What is expected = Print the line that contains "MozillaFirefox (WASM): 1400 -> 1119" and every line after it through the last line of the records below, exactly as written and nothing else.

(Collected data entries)
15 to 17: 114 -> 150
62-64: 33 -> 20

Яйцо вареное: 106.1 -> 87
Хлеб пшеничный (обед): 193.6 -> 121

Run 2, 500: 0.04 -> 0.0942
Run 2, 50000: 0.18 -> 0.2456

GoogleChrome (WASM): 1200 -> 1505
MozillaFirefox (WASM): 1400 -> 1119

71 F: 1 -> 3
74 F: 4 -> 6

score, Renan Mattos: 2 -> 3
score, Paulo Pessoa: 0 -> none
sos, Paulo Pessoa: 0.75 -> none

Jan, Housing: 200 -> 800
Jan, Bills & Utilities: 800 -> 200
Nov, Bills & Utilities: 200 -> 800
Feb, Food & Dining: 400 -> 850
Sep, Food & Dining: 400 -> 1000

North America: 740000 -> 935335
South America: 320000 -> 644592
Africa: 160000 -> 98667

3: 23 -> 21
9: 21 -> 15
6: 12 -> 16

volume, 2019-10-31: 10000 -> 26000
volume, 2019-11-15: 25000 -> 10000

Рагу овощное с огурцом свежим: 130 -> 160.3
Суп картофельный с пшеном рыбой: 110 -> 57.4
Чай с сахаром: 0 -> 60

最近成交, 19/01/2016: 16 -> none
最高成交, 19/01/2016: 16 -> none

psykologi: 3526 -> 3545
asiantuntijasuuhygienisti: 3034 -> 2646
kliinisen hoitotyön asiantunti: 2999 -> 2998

Task answer =
MozillaFirefox (WASM): 1400 -> 1119

71 F: 1 -> 3
74 F: 4 -> 6

score, Renan Mattos: 2 -> 3
score, Paulo Pessoa: 0 -> none
sos, Paulo Pessoa: 0.75 -> none

Jan, Housing: 200 -> 800
Jan, Bills & Utilities: 800 -> 200
Nov, Bills & Utilities: 200 -> 800
Feb, Food & Dining: 400 -> 850
Sep, Food & Dining: 400 -> 1000

North America: 740000 -> 935335
South America: 320000 -> 644592
Africa: 160000 -> 98667

3: 23 -> 21
9: 21 -> 15
6: 12 -> 16

volume, 2019-10-31: 10000 -> 26000
volume, 2019-11-15: 25000 -> 10000

Рагу овощное с огурцом свежим: 130 -> 160.3
Суп картофельный с пшеном рыбой: 110 -> 57.4
Чай с сахаром: 0 -> 60

最近成交, 19/01/2016: 16 -> none
最高成交, 19/01/2016: 16 -> none

psykologi: 3526 -> 3545
asiantuntijasuuhygienisti: 3034 -> 2646
kliinisen hoitotyön asiantunti: 2999 -> 2998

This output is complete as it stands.